Las palabras de Sinaí retumbaban una y otra vez en mi cabeza: yo lo maté, yo lo maté, yo lo maté…
Estupefacto, salí corriendo de aquella habitación como si yo mismo acabara de cometer el asesinato. Regresé a mi despacho, en el número doce de la plaza Nueva de nuestra ciudad.
Allí estaba esperándome. Estática, inalterable, más bella todavía. Segura de que yo volvería, y lo haría solo. Como así fue. Cualquiera hubiera podido leer en mis ojos todos los interrogantes que me atormentaban. Pero Sinaí seguía impasible, sentada sobre el sillón de mi escritorio, esperando mi reacción.
Me acerqué hasta encararme frente a ella. Entonces, pude advertir un extraño fulgor en sus ojos, su expresión se había vuelto taimada, y quien debía contestar fue quien preguntó:
—¿Lo verificó? —Inquirió con voz firme.
—Sí. —Respondí sin añadir nada más.
—¿Y qué piensa hacer sabiendo lo que sabe? —Pronunció desafiante.
—Estoy aquí para averiguarlo y usted debería ayudarme. —Casi supliqué.
—Tenga la certeza de que nada sucede por azar, para usted, para mí, para todos, existe un plan preestablecido, todo está escrito de antemano, todas nuestras acciones no sirven sino para cumplir ese plan, por eso estamos los dos en este lugar. Yo no puedo ser para siempre una asesina.
Su respuesta terminó por descomponer mi ánimo y a medida que mi estado se tornaba más y más agitado, más calmado era el suyo.

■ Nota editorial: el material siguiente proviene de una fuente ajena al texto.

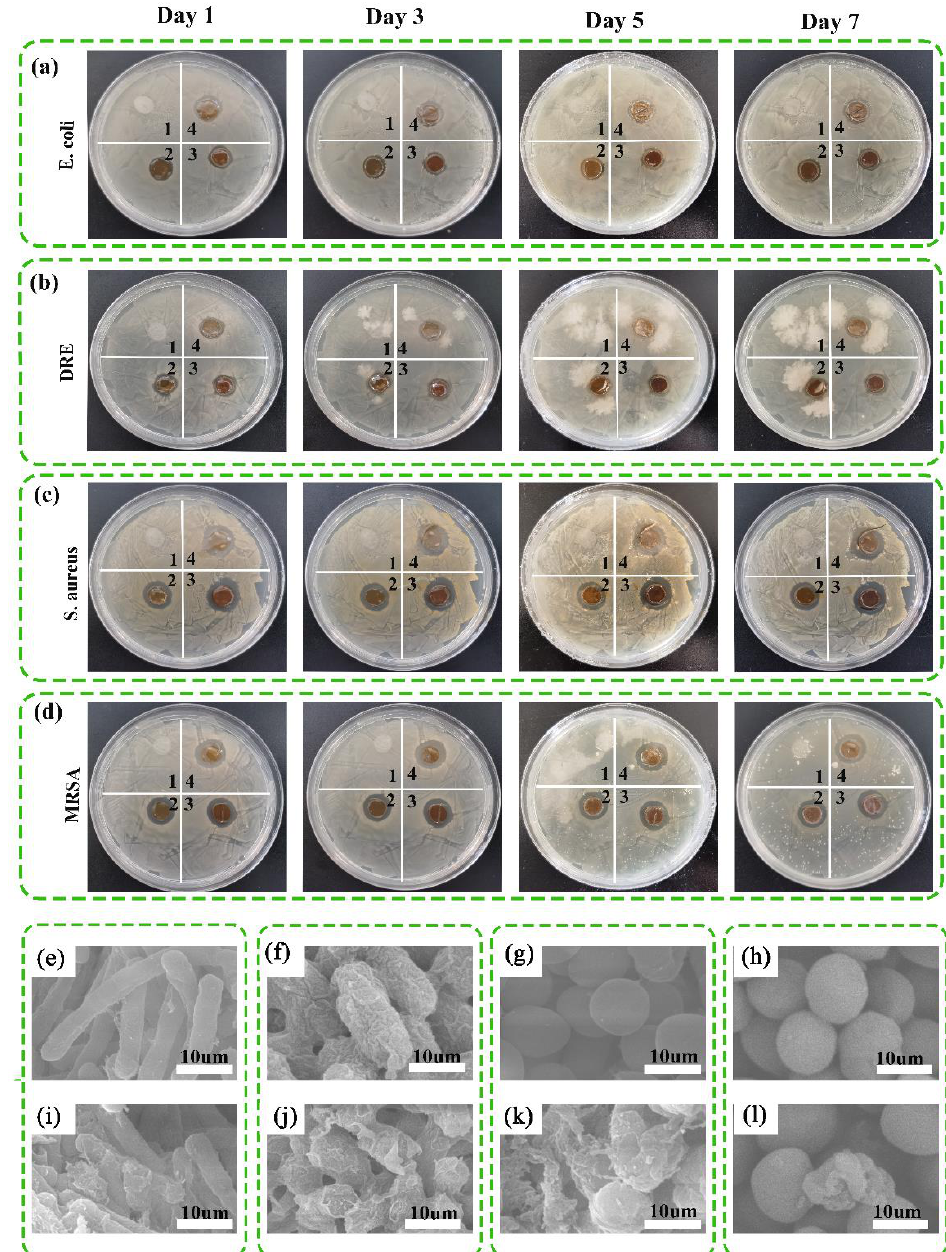
Figure 6. Pictures of the inhibition zones for bacterial from the sterilizing effectiveness test for ( a ) E. coli , ( b ) DRE , ( c ) S. aureus , and ( d ) MRSA ; (1) CS/SS, (2) CS/SS/Ag@MOF, (3) CS/SS/GO, and (4) CS/SS/Ag@MOF–GO. SEM images of intact and damaged E. coli ( e , i ), DRE ( f , j ), S. aureus ( g , k ), and MRSA ( h , l ).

— Pero, ¿por qué lo hizo? ¿¡Por qué lo hizo!? —Pregunté de forma vehemente.
— Usted ya lo sabe, señor Martínez, si no qué es lo que hace con el cuchillo en su mano.

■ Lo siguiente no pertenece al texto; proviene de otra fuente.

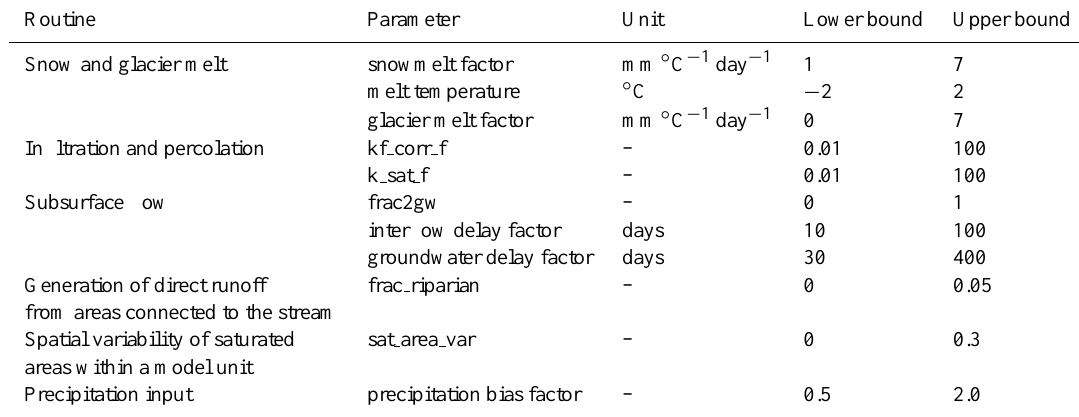
Table 3. Calibration parameters including values for the lower and upper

No me acuerdo de si le contesté o no, solo recuerdo el brillo de la hoja con las serpientes resplandeciendo en mi mano y como, acto seguido, sin mediar palabra, le asesté una tremenda cuchillada en su pecho.
Sí, yo la maté.
Por cierto, no le he dicho mi nombre, me llamo Luis, Luis Martínez, y le aseguro que jamás pensé en asesinar a nadie. Si bien, supe que no podría escapar de esta historia. Estaba escrito.
Créame, son nuestras acciones y nuestra curiosidad las que determinan cuál será el final. Todo lo demás, poco importa. Si lo hubieras entendido antes…, pero ya es demasiado tarde para ti, para nosotros.
Y ese fue el motivo por el que la asesiné, y el único sentido de que esté aquí, es que usted lo verifique.